PROBLEMS AND TASKS:
a: Copy the passage on Preveza from "In October 1798, the" up to and including "grenadiers stationed there.".
b: Answer these questions from the passage on Preveza:
(i) Under which treaty was Preveza ceded to Revolutionary France?
(ii) Which local Ottoman governor attacked Preveza in October 1798?
(iii) How many French grenadiers were stationed in Preveza at the Battle of Nicopolis?

PASSAGE:
....

Preveza was hotly contested in several Ottoman-Venetian Wars, during the period between the 15th and the 19th centuries until following the Treaty of Campo Formio, where Napoleon Bonaparte decreed the final dissolution of the Venetian Republic, Preveza – like other Venetian possessions in Greece and Albania – was ceded to Revolutionary France and a small French garrison was established in Preveza.


Napoleon Bonaparte, however, focused his attention in another direction, launching the French Campaign in Egypt and Syria, placing France at war with the Ottoman Empire and giving little thought to the fate of the small Preveza garrison exposed on the edge of Ottoman territory.

In October 1798, the local Ottoman governor Ali Pasha Tepelena – having great ambitions to make himself a semi-independent ruler – attacked Preveza with an overwhelming force. In the Battle of Nicopolis on 12 October 1798 the 7,000 Ottoman troops of Ali Pasha and his son Mukhtar completely overwhelmed the 280 French grenadiers stationed there.

Though Preveza would remain under Ottoman rule for more than a century, the short period of Greek militias active in the city and the shock of the massacre that followed of the both the Greeks and French as well as the influence of the ideas of the French Revolution had a part in the development of Greek nationalism which later contributed towards the start of the Greek War of Independence, three decades later.

....

EXCERPTED RECORDS:
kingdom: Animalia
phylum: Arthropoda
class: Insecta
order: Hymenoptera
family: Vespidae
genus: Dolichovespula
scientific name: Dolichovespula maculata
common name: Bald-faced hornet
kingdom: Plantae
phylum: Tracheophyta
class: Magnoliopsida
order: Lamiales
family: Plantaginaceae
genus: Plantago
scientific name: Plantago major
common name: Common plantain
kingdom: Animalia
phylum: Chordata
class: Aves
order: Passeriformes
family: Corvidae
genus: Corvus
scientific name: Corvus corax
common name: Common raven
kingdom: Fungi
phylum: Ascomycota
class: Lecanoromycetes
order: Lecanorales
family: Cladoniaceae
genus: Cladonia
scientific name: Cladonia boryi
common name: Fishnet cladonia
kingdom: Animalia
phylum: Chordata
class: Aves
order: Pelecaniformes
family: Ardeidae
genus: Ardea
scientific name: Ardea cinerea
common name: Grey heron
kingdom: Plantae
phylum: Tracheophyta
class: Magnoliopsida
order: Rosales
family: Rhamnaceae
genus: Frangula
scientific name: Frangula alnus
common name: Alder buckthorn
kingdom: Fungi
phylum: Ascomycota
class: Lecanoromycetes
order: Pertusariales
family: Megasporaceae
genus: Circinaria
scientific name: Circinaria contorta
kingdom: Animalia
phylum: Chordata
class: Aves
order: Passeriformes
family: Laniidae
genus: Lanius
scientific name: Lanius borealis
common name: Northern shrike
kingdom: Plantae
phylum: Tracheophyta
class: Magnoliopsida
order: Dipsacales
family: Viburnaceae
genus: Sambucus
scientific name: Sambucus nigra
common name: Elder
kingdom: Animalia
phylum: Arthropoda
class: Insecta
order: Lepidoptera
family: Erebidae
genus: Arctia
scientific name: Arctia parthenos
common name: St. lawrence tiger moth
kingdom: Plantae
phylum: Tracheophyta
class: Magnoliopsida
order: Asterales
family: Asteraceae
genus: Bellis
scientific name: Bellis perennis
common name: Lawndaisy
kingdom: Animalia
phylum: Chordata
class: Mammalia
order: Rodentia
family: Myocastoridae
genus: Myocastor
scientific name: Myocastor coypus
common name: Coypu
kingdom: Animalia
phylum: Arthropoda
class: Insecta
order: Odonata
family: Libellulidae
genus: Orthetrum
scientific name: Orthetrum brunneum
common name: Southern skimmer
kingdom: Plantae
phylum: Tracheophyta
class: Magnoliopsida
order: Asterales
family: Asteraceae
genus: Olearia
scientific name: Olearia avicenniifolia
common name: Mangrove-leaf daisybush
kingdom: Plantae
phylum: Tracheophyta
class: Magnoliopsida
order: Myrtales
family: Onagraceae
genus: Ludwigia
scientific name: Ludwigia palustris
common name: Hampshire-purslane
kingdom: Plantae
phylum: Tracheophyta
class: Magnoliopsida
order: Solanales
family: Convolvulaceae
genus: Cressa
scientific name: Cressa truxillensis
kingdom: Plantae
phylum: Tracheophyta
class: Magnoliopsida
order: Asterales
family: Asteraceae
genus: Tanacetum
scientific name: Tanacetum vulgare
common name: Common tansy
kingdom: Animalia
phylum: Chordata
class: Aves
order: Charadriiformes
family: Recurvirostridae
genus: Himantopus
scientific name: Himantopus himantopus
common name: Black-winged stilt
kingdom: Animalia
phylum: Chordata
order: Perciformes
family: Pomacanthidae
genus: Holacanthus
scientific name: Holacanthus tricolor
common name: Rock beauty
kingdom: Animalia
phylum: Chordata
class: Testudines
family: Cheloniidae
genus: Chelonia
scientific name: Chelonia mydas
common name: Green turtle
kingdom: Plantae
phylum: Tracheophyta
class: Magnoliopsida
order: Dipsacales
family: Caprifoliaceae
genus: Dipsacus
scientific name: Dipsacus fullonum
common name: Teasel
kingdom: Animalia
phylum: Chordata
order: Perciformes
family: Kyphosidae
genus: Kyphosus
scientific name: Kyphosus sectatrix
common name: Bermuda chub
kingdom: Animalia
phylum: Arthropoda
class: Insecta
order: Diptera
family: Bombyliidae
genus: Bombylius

....

WORKED SOLUTIONS:
a:
In October 1798, the local Ottoman governor Ali Pasha Tepelena – having great ambitions to make himself a semi-independent ruler – attacked Preveza with an overwhelming force. In the Battle of Nicopolis on 12 October 1798 the 7,000 Ottoman troops of Ali Pasha and his son Mukhtar completely overwhelmed the 280 French grenadiers stationed there.

b:
(i) The Treaty of Campo Formio
(ii) Ali Pasha Tepelena
(iii) 280